AIM OF THE EXERCISE
Could you restate the data word for word?

Extracted data entries:
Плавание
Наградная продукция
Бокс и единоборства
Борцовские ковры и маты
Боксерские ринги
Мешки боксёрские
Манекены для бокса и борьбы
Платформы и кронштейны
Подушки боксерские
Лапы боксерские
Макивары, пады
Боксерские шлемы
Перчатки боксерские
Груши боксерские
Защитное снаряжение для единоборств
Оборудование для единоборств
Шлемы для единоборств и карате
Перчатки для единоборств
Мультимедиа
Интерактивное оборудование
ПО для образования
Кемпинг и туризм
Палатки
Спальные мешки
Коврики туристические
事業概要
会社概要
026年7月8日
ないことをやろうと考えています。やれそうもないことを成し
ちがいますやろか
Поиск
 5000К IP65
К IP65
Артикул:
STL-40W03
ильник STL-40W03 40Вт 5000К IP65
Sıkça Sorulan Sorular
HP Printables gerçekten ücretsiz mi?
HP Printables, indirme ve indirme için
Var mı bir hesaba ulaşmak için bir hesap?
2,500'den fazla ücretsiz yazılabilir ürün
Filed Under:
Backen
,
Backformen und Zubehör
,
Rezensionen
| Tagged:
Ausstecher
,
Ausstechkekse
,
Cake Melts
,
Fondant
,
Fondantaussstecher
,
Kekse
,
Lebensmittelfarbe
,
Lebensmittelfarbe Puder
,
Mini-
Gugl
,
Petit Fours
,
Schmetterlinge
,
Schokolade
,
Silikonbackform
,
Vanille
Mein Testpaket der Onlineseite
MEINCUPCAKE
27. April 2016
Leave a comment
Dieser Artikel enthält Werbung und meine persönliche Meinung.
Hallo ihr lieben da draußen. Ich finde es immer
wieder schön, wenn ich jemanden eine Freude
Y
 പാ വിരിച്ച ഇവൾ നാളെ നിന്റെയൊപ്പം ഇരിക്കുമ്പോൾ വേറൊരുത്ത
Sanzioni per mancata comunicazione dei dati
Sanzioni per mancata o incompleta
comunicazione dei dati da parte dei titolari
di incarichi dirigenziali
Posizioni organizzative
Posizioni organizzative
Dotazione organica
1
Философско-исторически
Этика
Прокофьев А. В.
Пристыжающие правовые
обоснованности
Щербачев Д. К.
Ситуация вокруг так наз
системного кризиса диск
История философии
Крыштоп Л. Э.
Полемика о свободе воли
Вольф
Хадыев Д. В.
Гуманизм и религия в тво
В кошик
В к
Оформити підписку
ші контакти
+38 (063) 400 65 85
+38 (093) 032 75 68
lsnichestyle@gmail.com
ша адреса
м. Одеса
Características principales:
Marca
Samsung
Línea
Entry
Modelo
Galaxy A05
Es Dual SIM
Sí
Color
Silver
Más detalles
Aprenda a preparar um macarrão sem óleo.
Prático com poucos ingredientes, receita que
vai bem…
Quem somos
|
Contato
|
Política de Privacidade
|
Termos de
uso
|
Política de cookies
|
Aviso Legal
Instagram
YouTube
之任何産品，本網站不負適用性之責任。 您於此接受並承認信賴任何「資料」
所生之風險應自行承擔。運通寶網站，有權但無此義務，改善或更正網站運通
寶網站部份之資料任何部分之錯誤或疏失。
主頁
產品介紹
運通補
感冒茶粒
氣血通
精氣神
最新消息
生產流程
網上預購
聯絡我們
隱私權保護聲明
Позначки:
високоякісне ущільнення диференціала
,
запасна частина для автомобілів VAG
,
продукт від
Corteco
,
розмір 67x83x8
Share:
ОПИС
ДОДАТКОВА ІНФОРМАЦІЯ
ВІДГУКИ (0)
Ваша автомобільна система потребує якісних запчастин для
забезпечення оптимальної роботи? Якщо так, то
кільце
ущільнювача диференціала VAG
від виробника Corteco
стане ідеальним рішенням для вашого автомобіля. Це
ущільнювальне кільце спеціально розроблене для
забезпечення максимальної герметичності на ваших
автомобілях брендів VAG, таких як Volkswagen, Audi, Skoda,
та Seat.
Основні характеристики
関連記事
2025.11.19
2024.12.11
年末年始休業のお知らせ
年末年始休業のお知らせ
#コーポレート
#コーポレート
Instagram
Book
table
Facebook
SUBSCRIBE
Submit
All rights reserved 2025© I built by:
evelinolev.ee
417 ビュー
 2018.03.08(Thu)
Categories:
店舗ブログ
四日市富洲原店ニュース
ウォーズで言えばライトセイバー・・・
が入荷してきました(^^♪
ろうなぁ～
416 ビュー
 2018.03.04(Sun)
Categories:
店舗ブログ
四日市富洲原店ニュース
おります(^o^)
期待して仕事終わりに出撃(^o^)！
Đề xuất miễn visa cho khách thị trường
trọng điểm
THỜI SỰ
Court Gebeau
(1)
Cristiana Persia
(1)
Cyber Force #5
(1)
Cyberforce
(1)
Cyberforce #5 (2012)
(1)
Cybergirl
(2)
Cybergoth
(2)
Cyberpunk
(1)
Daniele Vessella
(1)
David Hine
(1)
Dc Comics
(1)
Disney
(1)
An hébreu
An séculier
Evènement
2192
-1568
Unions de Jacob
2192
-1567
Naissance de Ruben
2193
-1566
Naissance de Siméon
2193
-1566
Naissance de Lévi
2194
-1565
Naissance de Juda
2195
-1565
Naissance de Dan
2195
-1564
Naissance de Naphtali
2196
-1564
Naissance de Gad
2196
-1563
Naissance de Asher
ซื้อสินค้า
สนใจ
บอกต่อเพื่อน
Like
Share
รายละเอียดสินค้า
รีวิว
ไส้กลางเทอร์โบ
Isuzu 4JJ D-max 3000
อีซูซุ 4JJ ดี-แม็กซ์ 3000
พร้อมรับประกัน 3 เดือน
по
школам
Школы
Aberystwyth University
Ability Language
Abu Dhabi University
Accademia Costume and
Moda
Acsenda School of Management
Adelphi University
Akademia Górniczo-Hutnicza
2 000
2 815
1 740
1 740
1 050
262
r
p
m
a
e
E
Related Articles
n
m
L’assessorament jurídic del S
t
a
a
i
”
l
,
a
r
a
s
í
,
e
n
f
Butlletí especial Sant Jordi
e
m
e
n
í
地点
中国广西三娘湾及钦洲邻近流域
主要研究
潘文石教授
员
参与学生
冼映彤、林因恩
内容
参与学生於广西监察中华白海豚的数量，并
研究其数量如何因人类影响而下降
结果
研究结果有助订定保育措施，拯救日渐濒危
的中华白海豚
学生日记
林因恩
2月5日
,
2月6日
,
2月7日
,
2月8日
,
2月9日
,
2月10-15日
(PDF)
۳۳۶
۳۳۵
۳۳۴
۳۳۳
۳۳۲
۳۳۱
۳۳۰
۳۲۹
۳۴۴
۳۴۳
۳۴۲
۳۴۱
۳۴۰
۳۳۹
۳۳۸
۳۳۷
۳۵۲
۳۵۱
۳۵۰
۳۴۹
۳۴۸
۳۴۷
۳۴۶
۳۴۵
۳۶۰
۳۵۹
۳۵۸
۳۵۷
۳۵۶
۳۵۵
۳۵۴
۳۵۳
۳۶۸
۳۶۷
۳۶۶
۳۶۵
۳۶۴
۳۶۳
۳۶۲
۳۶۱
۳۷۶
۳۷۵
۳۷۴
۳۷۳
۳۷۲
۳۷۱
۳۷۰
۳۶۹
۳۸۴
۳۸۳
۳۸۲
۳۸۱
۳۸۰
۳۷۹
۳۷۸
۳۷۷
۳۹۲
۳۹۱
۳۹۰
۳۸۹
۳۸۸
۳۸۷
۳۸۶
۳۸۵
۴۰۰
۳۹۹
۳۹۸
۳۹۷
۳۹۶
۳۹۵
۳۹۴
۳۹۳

WRITTEN RESPONSE
Плавание
Наградная продукция
Бокс и единоборства
Борцовские ковры и маты
Боксерские ринги
Мешки боксёрские
Манекены для бокса и борьбы
Платформы и кронштейны
Подушки боксерские
Лапы боксерские
Макивары, пады
Боксерские шлемы
Перчатки боксерские
Груши боксерские
Защитное снаряжение для единоборств
Оборудование для единоборств
Шлемы для единоборств и карате
Перчатки для единоборств
Мультимедиа
Интерактивное оборудование
ПО для образования
Кемпинг и туризм
Палатки
Спальные мешки
Коврики туристические
事業概要
会社概要
026年7月8日
ないことをやろうと考えています。やれそうもないことを成し
ちがいますやろか
Поиск
 5000К IP65
К IP65
Артикул:
STL-40W03
ильник STL-40W03 40Вт 5000К IP65
Sıkça Sorulan Sorular
HP Printables gerçekten ücretsiz mi?
HP Printables, indirme ve indirme için
Var mı bir hesaba ulaşmak için bir hesap?
2,500'den fazla ücretsiz yazılabilir ürün
Filed Under:
Backen
,
Backformen und Zubehör
,
Rezensionen
| Tagged:
Ausstecher
,
Ausstechkekse
,
Cake Melts
,
Fondant
,
Fondantaussstecher
,
Kekse
,
Lebensmittelfarbe
,
Lebensmittelfarbe Puder
,
Mini-
Gugl
,
Petit Fours
,
Schmetterlinge
,
Schokolade
,
Silikonbackform
,
Vanille
Mein Testpaket der Onlineseite
MEINCUPCAKE
27. April 2016
Leave a comment
Dieser Artikel enthält Werbung und meine persönliche Meinung.
Hallo ihr lieben da draußen. Ich finde es immer
wieder schön, wenn ich jemanden eine Freude
Y
 പാ വിരിച്ച ഇവൾ നാളെ നിന്റെയൊപ്പം ഇരിക്കുമ്പോൾ വേറൊരുത്ത
Sanzioni per mancata comunicazione dei dati
Sanzioni per mancata o incompleta
comunicazione dei dati da parte dei titolari
di incarichi dirigenziali
Posizioni organizzative
Posizioni organizzative
Dotazione organica
1
Философско-исторически
Этика
Прокофьев А. В.
Пристыжающие правовые
обоснованности
Щербачев Д. К.
Ситуация вокруг так наз
системного кризиса диск
История философии
Крыштоп Л. Э.
Полемика о свободе воли
Вольф
Хадыев Д. В.
Гуманизм и религия в тво
В кошик
В к
Оформити підписку
ші контакти
+38 (063) 400 65 85
+38 (093) 032 75 68
lsnichestyle@gmail.com
ша адреса
м. Одеса
Características principales:
Marca
Samsung
Línea
Entry
Modelo
Galaxy A05
Es Dual SIM
Sí
Color
Silver
Más detalles
Aprenda a preparar um macarrão sem óleo.
Prático com poucos ingredientes, receita que
vai bem…
Quem somos
|
Contato
|
Política de Privacidade
|
Termos de
uso
|
Política de cookies
|
Aviso Legal
Instagram
YouTube
之任何産品，本網站不負適用性之責任。 您於此接受並承認信賴任何「資料」
所生之風險應自行承擔。運通寶網站，有權但無此義務，改善或更正網站運通
寶網站部份之資料任何部分之錯誤或疏失。
主頁
產品介紹
運通補
感冒茶粒
氣血通
精氣神
最新消息
生產流程
網上預購
聯絡我們
隱私權保護聲明
Позначки:
високоякісне ущільнення диференціала
,
запасна частина для автомобілів VAG
,
продукт від
Corteco
,
розмір 67x83x8
Share:
ОПИС
ДОДАТКОВА ІНФОРМАЦІЯ
ВІДГУКИ (0)
Ваша автомобільна система потребує якісних запчастин для
забезпечення оптимальної роботи? Якщо так, то
кільце
ущільнювача диференціала VAG
від виробника Corteco
стане ідеальним рішенням для вашого автомобіля. Це
ущільнювальне кільце спеціально розроблене для
забезпечення максимальної герметичності на ваших
автомобілях брендів VAG, таких як Volkswagen, Audi, Skoda,
та Seat.
Основні характеристики
関連記事
2025.11.19
2024.12.11
年末年始休業のお知らせ
年末年始休業のお知らせ
#コーポレート
#コーポレート
Instagram
Book
table
Facebook
SUBSCRIBE
Submit
All rights reserved 2025© I built by:
evelinolev.ee
417 ビュー
 2018.03.08(Thu)
Categories:
店舗ブログ
四日市富洲原店ニュース
ウォーズで言えばライトセイバー・・・
が入荷してきました(^^♪
ろうなぁ～
416 ビュー
 2018.03.04(Sun)
Categories:
店舗ブログ
四日市富洲原店ニュース
おります(^o^)
期待して仕事終わりに出撃(^o^)！
Đề xuất miễn visa cho khách thị trường
trọng điểm
THỜI SỰ
Court Gebeau
(1)
Cristiana Persia
(1)
Cyber Force #5
(1)
Cyberforce
(1)
Cyberforce #5 (2012)
(1)
Cybergirl
(2)
Cybergoth
(2)
Cyberpunk
(1)
Daniele Vessella
(1)
David Hine
(1)
Dc Comics
(1)
Disney
(1)
An hébreu
An séculier
Evènement
2192
-1568
Unions de Jacob
2192
-1567
Naissance de Ruben
2193
-1566
Naissance de Siméon
2193
-1566
Naissance de Lévi
2194
-1565
Naissance de Juda
2195
-1565
Naissance de Dan
2195
-1564
Naissance de Naphtali
2196
-1564
Naissance de Gad
2196
-1563
Naissance de Asher
ซื้อสินค้า
สนใจ
บอกต่อเพื่อน
Like
Share
รายละเอียดสินค้า
รีวิว
ไส้กลางเทอร์โบ
Isuzu 4JJ D-max 3000
อีซูซุ 4JJ ดี-แม็กซ์ 3000
พร้อมรับประกัน 3 เดือน
по
школам
Школы
Aberystwyth University
Ability Language
Abu Dhabi University
Accademia Costume and
Moda
Acsenda School of Management
Adelphi University
Akademia Górniczo-Hutnicza
2 000
2 815
1 740
1 740
1 050
262
r
p
m
a
e
E
Related Articles
n
m
L’assessorament jurídic del S
t
a
a
i
”
l
,
a
r
a
s
í
,
e
n
f
Butlletí especial Sant Jordi
e
m
e
n
í
地点
中国广西三娘湾及钦洲邻近流域
主要研究
潘文石教授
员
参与学生
冼映彤、林因恩
内容
参与学生於广西监察中华白海豚的数量，并
研究其数量如何因人类影响而下降
结果
研究结果有助订定保育措施，拯救日渐濒危
的中华白海豚
学生日记
林因恩
2月5日
,
2月6日
,
2月7日
,
2月8日
,
2月9日
,
2月10-15日
(PDF)
۳۳۶
۳۳۵
۳۳۴
۳۳۳
۳۳۲
۳۳۱
۳۳۰
۳۲۹
۳۴۴
۳۴۳
۳۴۲
۳۴۱
۳۴۰
۳۳۹
۳۳۸
۳۳۷
۳۵۲
۳۵۱
۳۵۰
۳۴۹
۳۴۸
۳۴۷
۳۴۶
۳۴۵
۳۶۰
۳۵۹
۳۵۸
۳۵۷
۳۵۶
۳۵۵
۳۵۴
۳۵۳
۳۶۸
۳۶۷
۳۶۶
۳۶۵
۳۶۴
۳۶۳
۳۶۲
۳۶۱
۳۷۶
۳۷۵
۳۷۴
۳۷۳
۳۷۲
۳۷۱
۳۷۰
۳۶۹
۳۸۴
۳۸۳
۳۸۲
۳۸۱
۳۸۰
۳۷۹
۳۷۸
۳۷۷
۳۹۲
۳۹۱
۳۹۰
۳۸۹
۳۸۸
۳۸۷
۳۸۶
۳۸۵
۴۰۰
۳۹۹
۳۹۸
۳۹۷
۳۹۶
۳۹۵
۳۹۴
۳۹۳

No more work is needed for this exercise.